Go through the following data and transcribe exactly the stretch of lines from the one holding "Look over the" to the one holding "left_click(287, 145)", both included.

**SOURCE INFORMATION:**
Start of Block

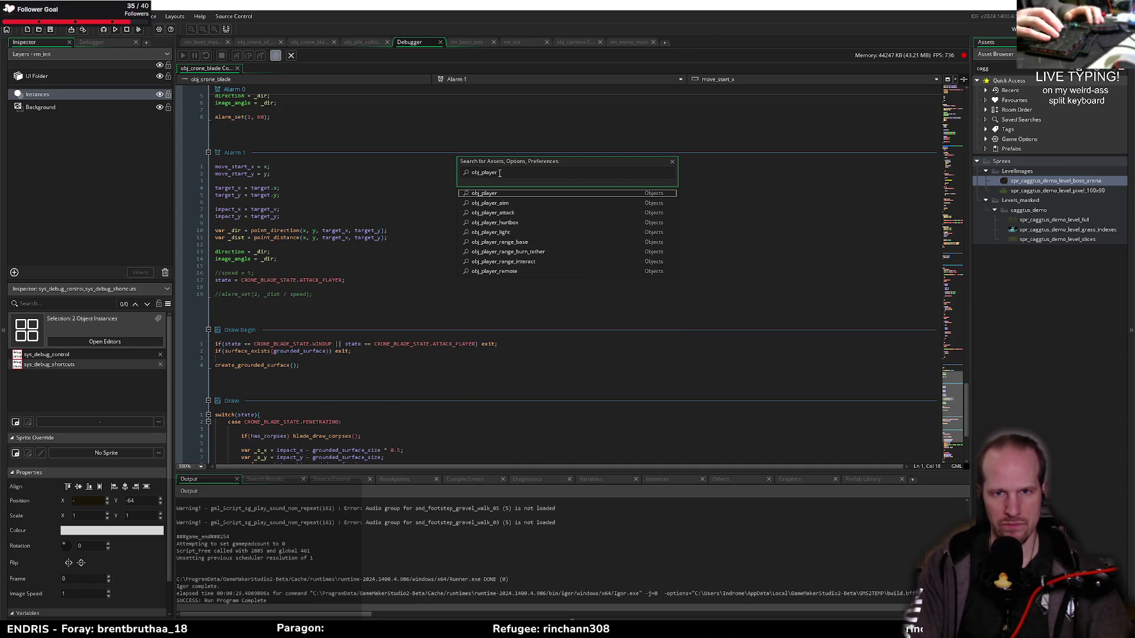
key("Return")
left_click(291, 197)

End of Block
Start of Block

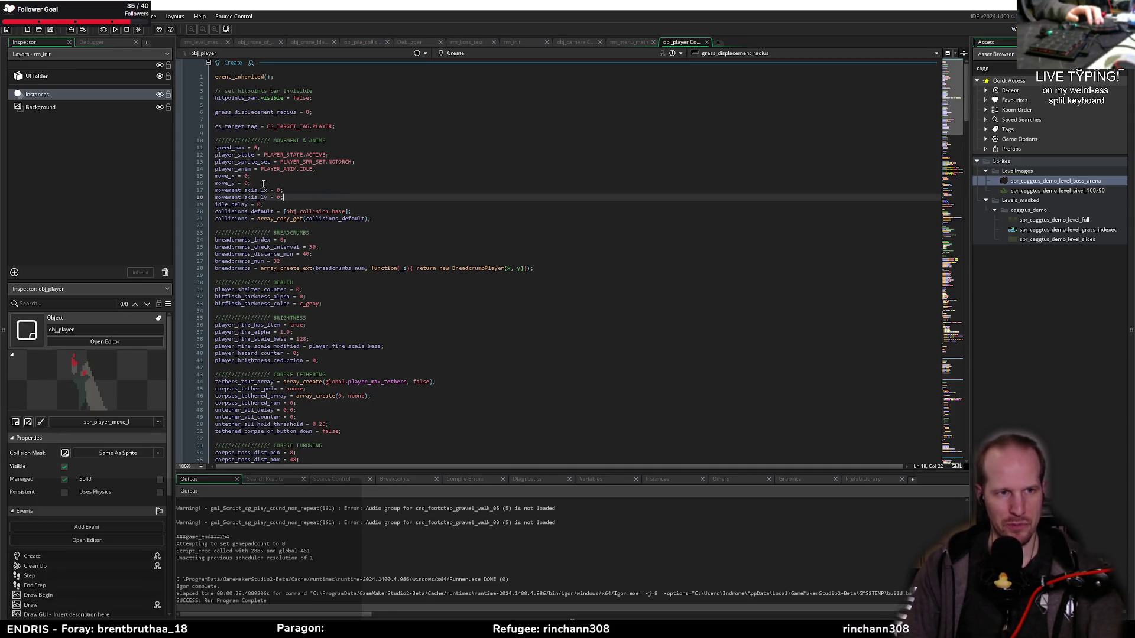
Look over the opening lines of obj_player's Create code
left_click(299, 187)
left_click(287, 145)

End of Block

**ANSWER SECTION:**
Look over the opening lines of obj_player's Create code
left_click(299, 187)
left_click(287, 145)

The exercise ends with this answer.